Was ist Pflegeurlaub?
Pflegeurlaub, auch Pflegefreistellung, ermöglicht es dir, von der Arbeit fernzubleiben, wenn du Angehörige pflegen musst, wobei du weiterhin bezahlt wirst. Wird also ein Familienmitglied oder eine Person im gemeinsamen Haushalt krank und braucht Pflege, kannst du von der Arbeit fernbleiben und wirst weiterhin bezahlt. Das ist kein Urlaub, sondern eine “Dienstverhinderung aus wichtigen persönlichen Gründen mit Entgeltfortzahlung” (also Sonderurlaub) und wird dementsprechend nicht von deinem Urlaubsguthaben abgezogen.

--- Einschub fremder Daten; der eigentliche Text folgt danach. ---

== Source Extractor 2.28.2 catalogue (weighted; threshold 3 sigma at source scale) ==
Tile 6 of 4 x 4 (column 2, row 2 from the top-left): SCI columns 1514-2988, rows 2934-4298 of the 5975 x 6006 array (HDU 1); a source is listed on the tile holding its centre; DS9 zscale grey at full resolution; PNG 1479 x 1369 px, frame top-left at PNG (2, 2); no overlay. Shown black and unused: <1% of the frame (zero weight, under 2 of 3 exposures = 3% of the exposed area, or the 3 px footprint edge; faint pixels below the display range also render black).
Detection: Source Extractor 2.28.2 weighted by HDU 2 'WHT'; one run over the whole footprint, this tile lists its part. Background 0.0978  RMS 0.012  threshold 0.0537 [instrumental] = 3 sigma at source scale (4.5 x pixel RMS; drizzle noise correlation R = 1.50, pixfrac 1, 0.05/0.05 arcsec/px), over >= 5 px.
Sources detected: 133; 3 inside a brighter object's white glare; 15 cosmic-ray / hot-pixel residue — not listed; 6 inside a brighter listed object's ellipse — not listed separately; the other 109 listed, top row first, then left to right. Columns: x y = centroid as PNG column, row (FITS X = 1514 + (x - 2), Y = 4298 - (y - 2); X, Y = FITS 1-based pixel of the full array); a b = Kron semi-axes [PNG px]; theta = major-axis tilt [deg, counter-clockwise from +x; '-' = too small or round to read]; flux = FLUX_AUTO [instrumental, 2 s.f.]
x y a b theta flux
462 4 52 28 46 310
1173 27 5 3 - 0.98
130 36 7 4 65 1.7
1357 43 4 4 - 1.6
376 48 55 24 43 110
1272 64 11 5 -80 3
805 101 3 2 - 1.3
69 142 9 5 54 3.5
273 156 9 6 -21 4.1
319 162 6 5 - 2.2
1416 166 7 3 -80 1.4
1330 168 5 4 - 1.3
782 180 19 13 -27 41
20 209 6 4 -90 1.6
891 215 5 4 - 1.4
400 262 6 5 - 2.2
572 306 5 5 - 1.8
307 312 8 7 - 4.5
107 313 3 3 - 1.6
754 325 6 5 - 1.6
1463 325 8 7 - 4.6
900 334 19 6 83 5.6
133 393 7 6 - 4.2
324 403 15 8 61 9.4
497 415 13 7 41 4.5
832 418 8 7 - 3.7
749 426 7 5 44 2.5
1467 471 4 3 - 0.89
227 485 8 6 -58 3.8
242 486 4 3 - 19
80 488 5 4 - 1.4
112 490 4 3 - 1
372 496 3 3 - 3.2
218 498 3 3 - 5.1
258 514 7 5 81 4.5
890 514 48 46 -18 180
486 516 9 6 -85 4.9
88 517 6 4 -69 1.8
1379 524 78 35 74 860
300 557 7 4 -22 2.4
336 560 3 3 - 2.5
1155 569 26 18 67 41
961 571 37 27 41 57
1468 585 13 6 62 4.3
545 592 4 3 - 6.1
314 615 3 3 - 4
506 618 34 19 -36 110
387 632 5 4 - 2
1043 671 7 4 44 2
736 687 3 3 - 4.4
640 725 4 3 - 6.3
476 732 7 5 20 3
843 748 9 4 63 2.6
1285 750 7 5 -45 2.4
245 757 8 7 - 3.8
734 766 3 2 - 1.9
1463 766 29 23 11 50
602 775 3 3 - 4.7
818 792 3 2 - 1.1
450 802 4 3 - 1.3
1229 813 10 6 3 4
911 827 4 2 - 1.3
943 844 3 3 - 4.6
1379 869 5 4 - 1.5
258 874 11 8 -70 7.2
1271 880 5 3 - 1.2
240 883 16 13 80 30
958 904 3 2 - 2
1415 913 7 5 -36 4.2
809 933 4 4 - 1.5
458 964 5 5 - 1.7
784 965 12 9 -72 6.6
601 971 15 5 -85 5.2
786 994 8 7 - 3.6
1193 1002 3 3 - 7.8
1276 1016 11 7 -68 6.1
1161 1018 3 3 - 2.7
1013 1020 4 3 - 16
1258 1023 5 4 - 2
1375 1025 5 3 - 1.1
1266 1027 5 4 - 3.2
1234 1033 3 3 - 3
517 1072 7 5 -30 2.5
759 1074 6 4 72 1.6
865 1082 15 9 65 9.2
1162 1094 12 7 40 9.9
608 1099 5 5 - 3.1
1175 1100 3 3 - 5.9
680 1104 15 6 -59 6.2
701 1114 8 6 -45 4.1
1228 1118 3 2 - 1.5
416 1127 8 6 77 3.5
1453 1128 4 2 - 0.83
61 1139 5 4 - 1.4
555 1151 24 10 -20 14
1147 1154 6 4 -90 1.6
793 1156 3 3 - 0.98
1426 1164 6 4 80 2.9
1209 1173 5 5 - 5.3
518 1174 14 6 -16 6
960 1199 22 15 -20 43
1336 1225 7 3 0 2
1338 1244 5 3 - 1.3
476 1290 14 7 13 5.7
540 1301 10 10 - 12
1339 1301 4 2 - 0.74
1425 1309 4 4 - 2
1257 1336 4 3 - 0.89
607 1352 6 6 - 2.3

#hokifyexpertentipp: Als Angehörige gelten die folgenden Personen:
Leibliche Kinder / Pflegekinder / Adoptivkinder / Stiefkinder
Eltern, Großeltern und Urgroßeltern
Ehepartner / eingetragener Lebenspartner / Lebensgefährten
Enkel und Urenkel
Kinder von im Haushalt lebenden Partnerinnen / Lebensgefährtinnen / Lebenspartnerinnen
Anspruch auf Pflegeurlaub
Als Arbeitnehmerin hast du Anspruch auf eine Woche Pflegefreistellung im Jahr. Diese kann auch stundenweise aufgebraucht werden. Streng genommen hast du also Anspruch auf Pflegefreistellung im Ausmaß deiner Wochenstunden pro Jahr. Arbeitest du zum Beispiel 40 Stunden pro Woche, hast du Anspruch auf 40 Stunden bezahlten Pflegeurlaub im Jahr. Wenn du 15 Stunden pro Woche arbeitest, hast du auch Anspruch auf 15 Stunden bezahlten Pflegeurlaub im Jahr. Diesen kannst du wochen-, tage- oder stundenweise in Anspruch nehmen, je nachdem wie es gebraucht wird. Dieser Anspruch besteht sofort - im Gegensatz zu Urlaub hast du also schon vom ersten Tag deines Beschäftigungsverhältnisses Anspruch auf Pflegefreistellung.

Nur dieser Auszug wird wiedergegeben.